BarbaraofSeville · 14/12/2019 07:52

I am amazed that there are people seemingly unaware of that and grumbling that they pay a lot for multiple prescriptions

^^ This. There is a poster about the PPC in every pharmacy in the country. Do people not pay attention to anything?

Even in England, 90% of prescriptions are free and the most that anyone has to pay is around £10 per month and yet loads of people moan about the cost, a lot. Astonishing.

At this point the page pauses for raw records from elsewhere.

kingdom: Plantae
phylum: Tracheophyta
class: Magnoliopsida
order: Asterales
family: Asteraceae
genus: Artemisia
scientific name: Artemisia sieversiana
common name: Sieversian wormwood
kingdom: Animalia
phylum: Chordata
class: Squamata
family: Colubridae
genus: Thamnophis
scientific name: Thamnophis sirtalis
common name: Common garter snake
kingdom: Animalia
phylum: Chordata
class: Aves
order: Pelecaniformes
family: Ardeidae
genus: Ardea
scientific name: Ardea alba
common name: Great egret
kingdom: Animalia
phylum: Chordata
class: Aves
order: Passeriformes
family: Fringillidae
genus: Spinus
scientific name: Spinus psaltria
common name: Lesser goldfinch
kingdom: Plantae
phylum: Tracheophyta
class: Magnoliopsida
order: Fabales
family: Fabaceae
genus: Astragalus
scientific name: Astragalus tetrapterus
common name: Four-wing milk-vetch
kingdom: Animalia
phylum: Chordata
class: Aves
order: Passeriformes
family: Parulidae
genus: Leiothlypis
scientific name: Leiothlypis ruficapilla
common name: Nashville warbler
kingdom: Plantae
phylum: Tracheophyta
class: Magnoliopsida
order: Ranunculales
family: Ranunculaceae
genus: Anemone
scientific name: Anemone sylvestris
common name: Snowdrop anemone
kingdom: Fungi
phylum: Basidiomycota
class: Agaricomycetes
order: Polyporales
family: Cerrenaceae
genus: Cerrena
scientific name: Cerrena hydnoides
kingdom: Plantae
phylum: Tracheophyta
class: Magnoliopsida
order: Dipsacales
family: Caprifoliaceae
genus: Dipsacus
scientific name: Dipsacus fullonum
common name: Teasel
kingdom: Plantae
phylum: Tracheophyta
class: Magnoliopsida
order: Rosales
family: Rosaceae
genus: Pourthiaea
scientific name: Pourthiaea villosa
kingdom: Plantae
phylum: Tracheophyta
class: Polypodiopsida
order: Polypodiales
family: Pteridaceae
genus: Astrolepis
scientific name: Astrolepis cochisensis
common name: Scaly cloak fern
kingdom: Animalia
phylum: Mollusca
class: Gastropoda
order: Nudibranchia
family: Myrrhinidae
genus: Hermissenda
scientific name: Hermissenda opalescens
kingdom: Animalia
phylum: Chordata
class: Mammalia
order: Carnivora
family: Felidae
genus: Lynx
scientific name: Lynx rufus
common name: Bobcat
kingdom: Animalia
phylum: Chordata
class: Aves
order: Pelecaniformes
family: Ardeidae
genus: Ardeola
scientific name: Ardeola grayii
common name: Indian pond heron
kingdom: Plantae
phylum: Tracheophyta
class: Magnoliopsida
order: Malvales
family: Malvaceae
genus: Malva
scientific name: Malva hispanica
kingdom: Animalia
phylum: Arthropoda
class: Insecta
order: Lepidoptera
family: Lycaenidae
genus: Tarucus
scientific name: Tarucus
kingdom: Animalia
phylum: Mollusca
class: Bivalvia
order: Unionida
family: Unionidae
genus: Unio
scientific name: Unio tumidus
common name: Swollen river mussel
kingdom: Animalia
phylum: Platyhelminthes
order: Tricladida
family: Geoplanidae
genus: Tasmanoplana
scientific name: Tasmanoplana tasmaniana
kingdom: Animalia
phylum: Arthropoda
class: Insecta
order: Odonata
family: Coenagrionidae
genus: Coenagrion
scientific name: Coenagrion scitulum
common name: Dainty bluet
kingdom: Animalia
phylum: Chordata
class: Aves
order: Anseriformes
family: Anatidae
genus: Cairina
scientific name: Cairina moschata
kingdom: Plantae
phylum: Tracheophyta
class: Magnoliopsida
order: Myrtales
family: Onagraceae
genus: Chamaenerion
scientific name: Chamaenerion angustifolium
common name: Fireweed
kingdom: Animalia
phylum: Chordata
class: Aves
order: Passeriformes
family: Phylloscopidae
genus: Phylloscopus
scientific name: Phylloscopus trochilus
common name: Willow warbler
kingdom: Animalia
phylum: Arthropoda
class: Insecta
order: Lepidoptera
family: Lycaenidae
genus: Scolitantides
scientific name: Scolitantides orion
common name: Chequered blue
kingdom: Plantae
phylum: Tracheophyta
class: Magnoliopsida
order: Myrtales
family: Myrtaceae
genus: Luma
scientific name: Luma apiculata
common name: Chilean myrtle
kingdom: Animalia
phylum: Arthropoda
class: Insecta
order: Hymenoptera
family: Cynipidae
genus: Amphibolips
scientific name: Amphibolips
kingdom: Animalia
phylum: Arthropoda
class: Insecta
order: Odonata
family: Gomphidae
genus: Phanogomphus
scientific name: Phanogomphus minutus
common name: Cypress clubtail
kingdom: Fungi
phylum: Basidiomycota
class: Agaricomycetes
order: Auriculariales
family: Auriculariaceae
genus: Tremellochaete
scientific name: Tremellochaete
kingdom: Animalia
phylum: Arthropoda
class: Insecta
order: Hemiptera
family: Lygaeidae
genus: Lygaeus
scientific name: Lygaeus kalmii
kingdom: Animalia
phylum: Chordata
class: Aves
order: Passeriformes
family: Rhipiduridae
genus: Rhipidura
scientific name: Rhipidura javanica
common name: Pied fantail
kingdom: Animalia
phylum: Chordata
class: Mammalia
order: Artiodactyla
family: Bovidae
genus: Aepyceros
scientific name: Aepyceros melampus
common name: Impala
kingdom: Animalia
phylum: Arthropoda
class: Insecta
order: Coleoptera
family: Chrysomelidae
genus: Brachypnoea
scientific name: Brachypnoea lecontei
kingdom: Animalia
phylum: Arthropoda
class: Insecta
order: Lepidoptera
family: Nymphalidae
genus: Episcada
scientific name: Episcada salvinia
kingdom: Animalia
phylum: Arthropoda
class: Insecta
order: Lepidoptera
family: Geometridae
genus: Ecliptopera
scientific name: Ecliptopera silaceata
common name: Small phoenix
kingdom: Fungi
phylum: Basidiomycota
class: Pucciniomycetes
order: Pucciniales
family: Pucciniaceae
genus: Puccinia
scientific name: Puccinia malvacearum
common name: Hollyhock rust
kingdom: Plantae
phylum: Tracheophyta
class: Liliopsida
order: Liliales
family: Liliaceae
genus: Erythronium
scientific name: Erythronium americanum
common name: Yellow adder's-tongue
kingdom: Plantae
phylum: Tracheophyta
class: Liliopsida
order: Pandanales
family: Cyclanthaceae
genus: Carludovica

lifeisgoodagain · 14/12/2019 07:54

How did that come to £35? Prescription is £10.20, calpol is £3, a packet of adult ibroprofen is 40p. Infant ibroprofen is £4.

Dogsaresomucheasier · 14/12/2019 07:57

That’s heavily subsidised compared to the real cost of the drugs, this is why some of us were so desperate to keep Boris out of number 10. Think yourself lucky it’s a one-off. I don’t know how you voted, but it’s now clear the majority of the British public have no interest in taking care of the sick, and are really quite deluded that it couldn’t happen to them.

lifeisgoodagain · 14/12/2019 08:00

Ps my dd is on 2 mental health prescriptions, you really don't want to see what she is like without them yet she has to pay even though she's a student (she doesn't qualify under low income because she lives at home despite the fact she pays me rent!) I buy her a prepayment certificate, they take the money monthly

FlyingFlamingo · 14/12/2019 08:01

To the poster asking how a prescription for paracetamol costs £35...

The actual paracetamol isn’t £35. That £35 is the cost of the GP’s time to see you and write the prescription as well as covering the payment made to the pharmacy to dispense the drugs. The actual drugs cost pennies.

daisypond · 14/12/2019 08:01

How did that come to £35? Prescription is £10.20, - prescription would be £27. Three items- antibiotics, painkillers, inhaler- at £9 each. Plus the other stuff.